Dazu eine kleine Anektode:
The Artist ist der letzte Film, für den ich mir ein kleines Programm-Kino gesucht habe und dort mit einem Glas Lagavulin den Film genossen habe. Das sagt schon sehr viel darüber aus, was der Film ist. Mehr als jegliche Interpretation oder technische Analyse.
Der Film ist eine Hommage und hat das Herz am rechten Fleck, er ist eine Liebeserklärung eines Filmliebenden an andere Filmliebende. Dass der Film inhaltlich höchstens Durchschnitt sein mag, geschenkt, darum geht es ihm nicht, und mir in dem Moment auch nicht.
Ich sitze mit leuchtenden Augen im Kino und geniesse einfach eine längst vergangene Zeit mit den vermeintlichen Mitteln von damals. Das ist trotz aller Vorbehalte große Kunst.

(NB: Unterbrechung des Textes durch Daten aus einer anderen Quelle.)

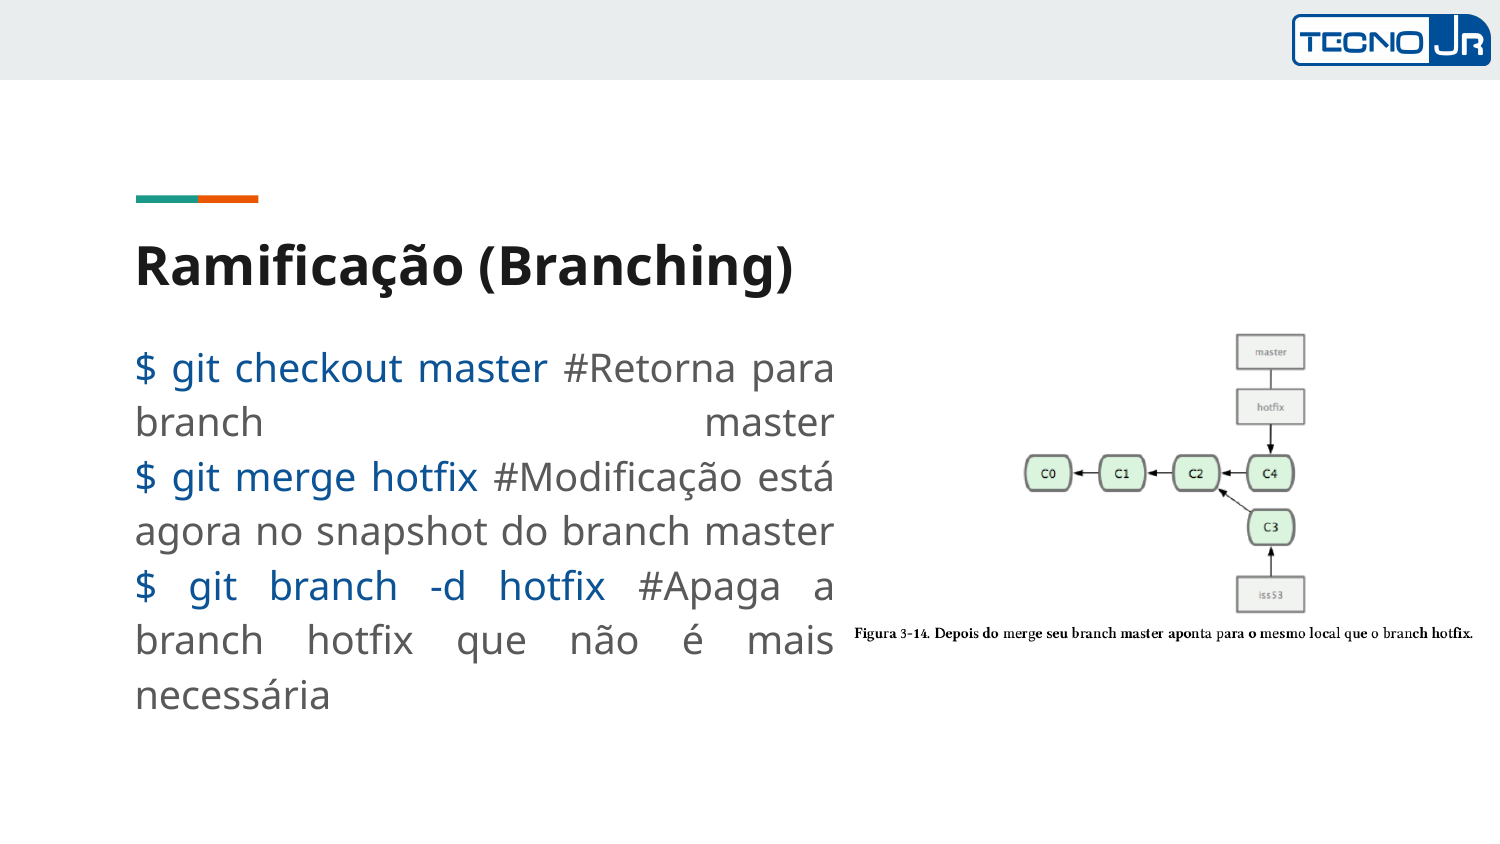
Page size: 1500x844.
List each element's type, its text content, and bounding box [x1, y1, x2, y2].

list $ git checkout master #Retorna para branch master $ git merge hotfix #Modificação está agora no snapshot do branch master $ git branch -d hotfix #Apaga a branch hotfix que não é mais necessária [119, 341, 851, 712]
title Ramificação (Branching) [119, 216, 1381, 305]
picture [850, 329, 1475, 644]
picture [1292, 14, 1491, 66]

Und der Regisseur Hazanavicius hat mit Jean Dujardin einen Komplizen, der besser nicht sein kann. Mit spielerischer Eleganz imitiert er Gene Kelly in Singing in the Rain, und macht seine Figur trotzdem komplett zu einer eigenen. Und erst wenn man die beiden Vorgänger-Filme dieses Duos sieht (die beiden Agentenpersiflagen/-hommagen OSS117), sieht man auch, wie detailverliebt Hazanavicius und Dujardin an ihre Sache rangehen und wie viel Herzblut in den jeweiligen Filmen steckt. Dort ist Dujardin plötzlich optisch ein perfekter Connery-Bond-Klon, und dennoch auch hier eine komplett eigene Figur.
Langer Rede kurzer Sinn: The Artist ist ein Film für das Herz eines Filmliebhabers alter Schule und daher auch zu Recht sehr hoch angesehen. Allen vorhandenen und nicht weg diskutierbaren Defiziten zum Trotz rettet den Film sein eigenes Riesenherz.